Il debutto di Jordan Watson e la missione dell’arte. L’intervista
Questo è il tuo debutto pubblico ufficiale: l’hai trovato diverso da ciò che hai fatto in precedenza?
Questo debutto sembra molto diverso, quasi come entrare in un nuovo paesaggio. Il mio lavoro passato ha sempre riguardato la curatela, la direzione o il supporto di altre voci, la creazione di una cornice attorno alla visione di qualcun altro. Suppongo di essere stata come una guida, che aiutava gli altri a trovare la loro strada attraverso il lavoro. Ora sembra quasi intimo. Non sto preparando la scena per qualcun altro, sono io la scena. Sto condividendo la mia prospettiva direttamente, senza quello strato di curatela nel mezzo. È diverso, perché non c’è velo; sono solo io, che metto in mostra qualcosa di completamente mio. C’è un’onestà in questo, una vulnerabilità, che cambia l’intero processo. Sembra di dipingere su una tela più grande, e la posta in gioco è più alta, ma c’è qualcosa di emozionante in questa esposizione, nel lasciare che le persone vedano l’opera come un’estensione di me stesso.
Con questa mostra, rendi omaggio a Octavia Butler e all’afrofuturismo, concentrandoti sulle vite dei neri e promuovendo un cambiamento di prospettiva: senti mai di stare andando controcorrente?
Assolutamente, ho sempre sentito quell’impulso ad andare controcorrente. Penso che l’arte debba sfidare la corrente, mettere in discussione ciò che vediamo e rimodellare ciò che è familiare. È qui che il lavoro di Octavia Butler risuona profondamente con me. Ho chiamato questa mostra in suo onore perché ha capito che le narrazioni non devono essere lineari o limitate dalle convenzioni: piegava costantemente le regole, costruendo mondi che non rientravano nei confini stabiliti ma che sembravano appartenere al passato, al presente e al futuro tutti in una volta, ed è esattamente ciò che voglio evocare con questi dipinti. Ho sempre cercato di costruire la mia narrazione, di creare immagini che sembrassero senza tempo, scene che potrebbero esistere in modo altrettanto vivido cinquant’anni fa o tra cento anni. Per me, centrare le vite dei neri in questo lavoro significa creare un cambiamento di prospettiva che vada oltre qualsiasi momento particolare nel tempo. Voglio che i dipinti abbiano lo stesso senso di permanenza e possibilità che avevano i mondi di Butler, che esistano sia come tributo alla sua visione sia come esplorazioni senza tempo dell’eccellenza e della resilienza dei neri. Questo lavoro può andare controcorrente, ma penso che sia lì che vive la vera arte: sfidando le aspettative, ritagliandosi il proprio spazio nella storia.

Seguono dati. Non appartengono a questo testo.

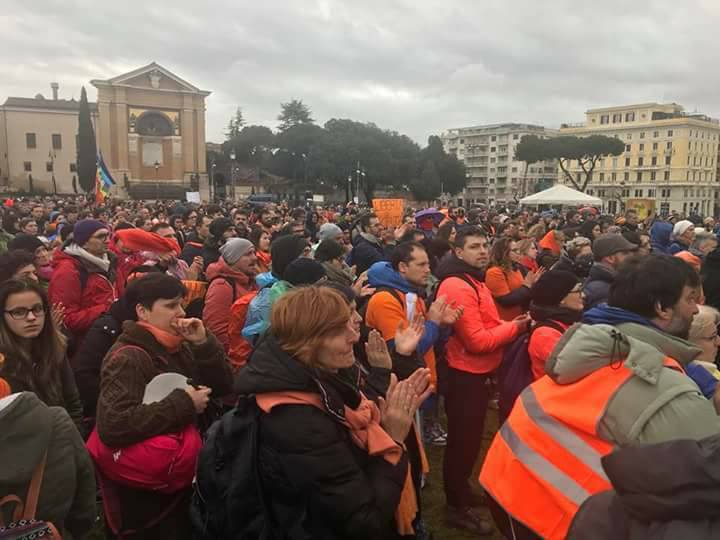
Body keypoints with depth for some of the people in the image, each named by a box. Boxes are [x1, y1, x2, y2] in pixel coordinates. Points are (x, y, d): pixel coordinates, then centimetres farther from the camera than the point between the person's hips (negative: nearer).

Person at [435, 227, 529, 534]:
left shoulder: (473, 280, 12)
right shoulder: (458, 286, -23)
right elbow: (477, 340, -25)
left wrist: (512, 326, 0)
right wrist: (516, 327, -16)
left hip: (477, 373, 10)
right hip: (466, 375, -10)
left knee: (470, 439, 22)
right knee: (463, 441, 3)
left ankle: (462, 493, 39)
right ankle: (457, 507, 19)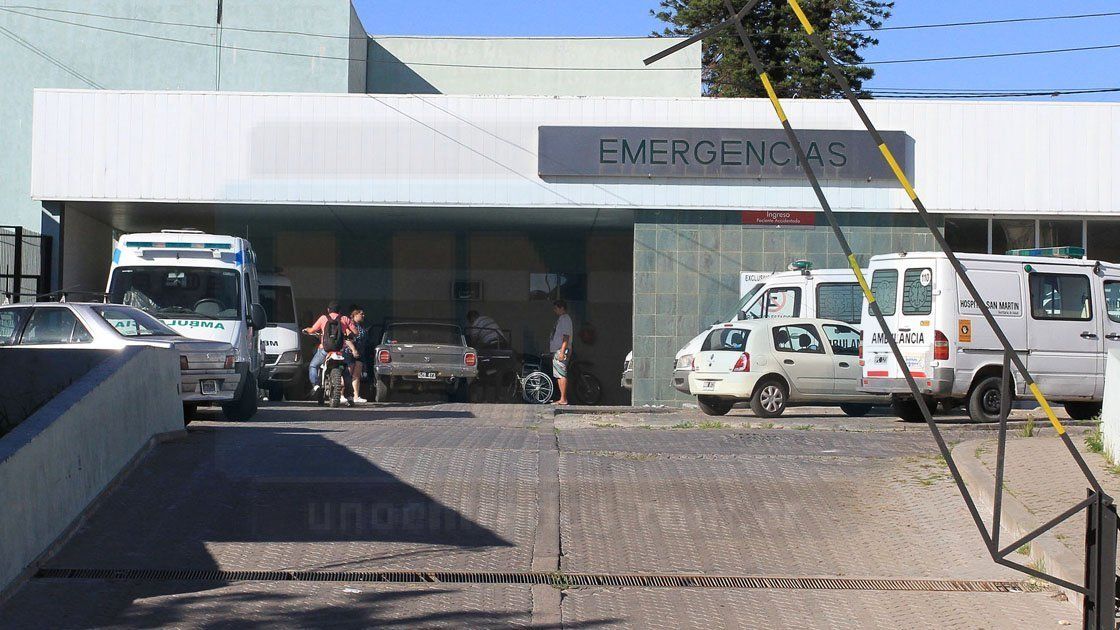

Jordan Watson, Love Watts, spazi tradizionali e messaggi senza tempo
La tua creatura, Love Watts, è in continua crescita: cosa è cambiato (se è cambiato) in questi anni?
Nel corso degli anni, Love Watts è cresciuta fino a diventare qualcosa di più grande di quanto avrei potuto immaginare e, come la costruzione di qualsiasi marchio, ha avuto alti e bassi. All’inizio, sembrava che ci fosse una certa crudezza, un senso di scoperta nel curare l’arte e nel metterla in contatto con persone che altrimenti non l’avrebbero mai vista. Ora, ci sono più contenuti disponibili che mai, il che è sia una benedizione sia una sfida. C’è un flusso infinito di arte da setacciare, ma con questa abbondanza è più difficile trovare opere che parlino davvero da sole e non siano create solo per il bene della piattaforma.
C’è qualcosa che è diventato più facile?
Ora è molto più semplice connettersi con artisti, gallerie, collezionisti e follower; l’intero mondo dell’arte sembra più vicino, più accessibile. C’è molta più apertura, più “sì” di prima. E i social media hanno questa continua evoluzione: cercare di tenere il passo con i loro cambiamenti è sia la sfida che l’attrattiva. Scherzo dicendo che mi sono trasformato in una “nepo baby” perché, dopo anni di costruzione di queste relazioni, mi ritrovo a raggiungere vette nel mondo dell’arte con cui sto ancora facendo i conti. È surreale pensare che tutte quelle connessioni e quei momenti di curatela mi abbiano catapultato in questo luogo, dove la piattaforma Love Watts è diventata una parte importante della cultura artistica contemporanea. E mentre il panorama continua a cambiare, il mio obiettivo è rimanere fedele alla visione originale, mantenendo l’arte al centro e adattandomi mentre il mondo digitale cambia intorno a essa.
Proprio come Love Watts, il tuo stile e le tue espressioni sono “rivoluzionari”: come concili il tuo atteggiamento con uno spazio espositivo tradizionale?
Mi vedo come parte di una nuova ondata, un movimento che sta rimodellando ciò che può essere lo spazio espositivo “tradizionale”. In un certo senso, stiamo costruendo una nuova tradizione dalle fondamenta. Gallerie come Robilant+Voena sono in prima linea in questo cambiamento, creando spazio per gli artisti per portare se stessi nella galleria, liberi dai soliti vincoli. Sanno che, consentendo ad artisti come me di essere, semplicemente, stanno creando un ambiente che è allo stesso tempo senza tempo e rivolto al futuro. Questo approccio rispecchia il modo in cui vivo e dipingo: mescolando il classico con il contemporaneo, onorando ciò che è venuto prima, spingendolo verso nuovi territori. Voglio che il mio lavoro sfidi le convenzioni, pur mantenendo un posto nella più ampia storia dell’arte. In questo senso, sento che stiamo stabilendo un nuovo standard, creando il “tradizionale” per il futuro. Questo è il futuro che sto dipingendo, uno in cui i confini sono fluidi e lo spazio si adatta all’artista tanto quanto l’artista si adatta allo spazio.
Sembri sempre pieno di idee: quali sono i tuoi nuovi progetti?
In questo momento sono completamente immerso nella pittura, semplicemente profondamente concentrato: mi sento incredibile. Ho un’altra mostra personale in arrivo con Robilant+Voena a febbraio a St. Moritz, quindi mi sto davvero chiudendo in studio per creare qualcosa di significativo e di impatto. Voglio che sia qualcosa di speciale, qualcosa che rimanga con le persone. Allo stesso tempo, sto costruendo Love Watts in modi che sono sia ambiziosi sia molto vicini al mio cuore: il mio obiettivo principale con la piattaforma è quello di elevare e supportare altri creativi, e ho alcuni progetti che penso scuoteranno il mondo dell’arte. Diciamo solo che c’è molto altro in arrivo, e non potrei essere più entusiasta di condividerlo tutto.